1st Reading: 1 Thes 4:9-11:
Brothers and sisters:
On the subject of fraternal charity you have no need for anyone to write you, for you yourselves have been taught by God to love one another. Indeed, you do this for all the brothers throughout Macedonia. Nevertheless we urge you, brothers and sisters, to progress even more, and to aspire to live a tranquil life, to mind your own affairs, and to work with your own hands, as we instructed you.

Gospel: Mt 25:14-30:
“Imagine someone who, before going abroad, summoned his servants to entrust his property to them. He gave five talents of silver to one, then two to another, and one to a third, (…) After a long time, the master of those servants returned and asked for a reckoning. The one who received five talents came with another five talents, saying: ‘Lord, you entrusted me with five talents, but see I have gained five more with them.’ The master answered: ‘Very well, good and faithful servant, since you have been faithful in a few things, I will entrust you with much more. (…) ’ Then the one who had two talents came and said: ‘Lord, you entrusted me with two talents; I have two more which I gained with them.’ (…)

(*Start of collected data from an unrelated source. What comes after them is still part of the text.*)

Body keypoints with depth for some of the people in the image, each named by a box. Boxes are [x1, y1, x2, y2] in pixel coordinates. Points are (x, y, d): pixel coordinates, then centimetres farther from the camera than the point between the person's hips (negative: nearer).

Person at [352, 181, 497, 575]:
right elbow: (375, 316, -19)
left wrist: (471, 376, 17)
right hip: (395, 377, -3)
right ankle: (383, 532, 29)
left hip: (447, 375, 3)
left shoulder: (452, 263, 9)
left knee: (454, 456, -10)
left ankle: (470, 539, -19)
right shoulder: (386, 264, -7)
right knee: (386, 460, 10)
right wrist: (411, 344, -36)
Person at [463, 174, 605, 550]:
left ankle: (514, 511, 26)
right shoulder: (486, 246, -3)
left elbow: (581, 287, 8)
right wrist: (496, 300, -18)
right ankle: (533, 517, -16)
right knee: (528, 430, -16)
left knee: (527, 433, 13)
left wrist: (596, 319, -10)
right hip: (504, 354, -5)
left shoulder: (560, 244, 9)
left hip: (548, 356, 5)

“Finally, the one who had received one talent came and said: ‘(…) I was afraid, so I hid your money in the ground. Here, take what is yours.’ But his master replied: ‘(…) Then you should have deposited my money in the bank, and you would have given it back to me with interest on my return. Therefore, take the talent from him, and give it to the one who has ten. For to all those who have, more will be given, and they will have an abundance; but from those who are unproductive, even what they have will be taken from them. As for that useless servant, throw him out into outer darkness, where there will be weeping and gnashing of teeth. (…)

Reflection:
Jesus’ ministry of healing, teaching, and reconciling has ushered the reign of God on Earth, and it continues until the end of time. As the living “body” of Christ, we share in his saving mission; we make use of our time and giftedness, living creatively and responsibly, to help build God’s kingdom of love. Acknowledging that we make up the visible “body” of Christ, what is our role/task in the kingdom that he enacted? What contribution(s) can we make to the continuing mission of Jesus? Once we are able to identify our role/task, we will discover that there are corresponding gifts given to us so that we may be able to accomplish it.

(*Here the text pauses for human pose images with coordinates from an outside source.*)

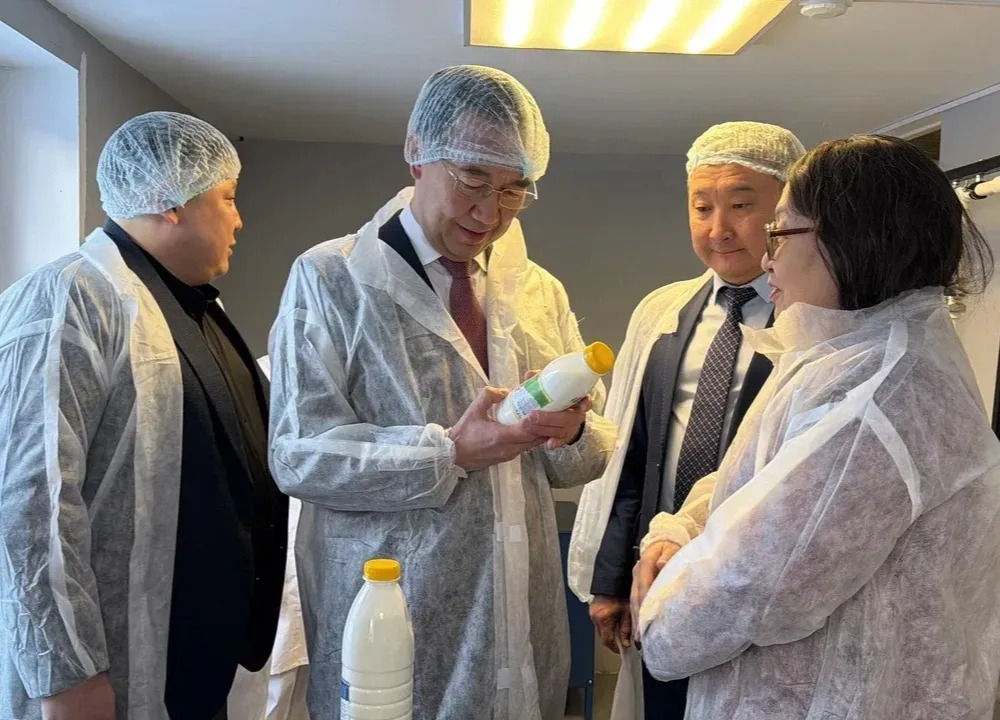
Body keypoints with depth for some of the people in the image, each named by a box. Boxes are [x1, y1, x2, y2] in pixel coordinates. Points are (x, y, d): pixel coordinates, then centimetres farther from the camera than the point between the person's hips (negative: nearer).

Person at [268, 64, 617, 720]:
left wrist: (572, 433, -12)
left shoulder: (541, 291, 8)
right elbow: (298, 455, -13)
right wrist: (450, 451, -22)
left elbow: (591, 456, 10)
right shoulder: (329, 278, -6)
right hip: (389, 627, -4)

We need to keep ourselves busy utilizing these gifts for others, for the community, for the Church, and for the reign of God as a whole. We keep working for social justice, and for the protection and care of God’s creation. There is no room for laziness or idleness as we live out our call. Our task is meant to accomplish something for the well-being of every living creatures and for the flourishing of life on Earth.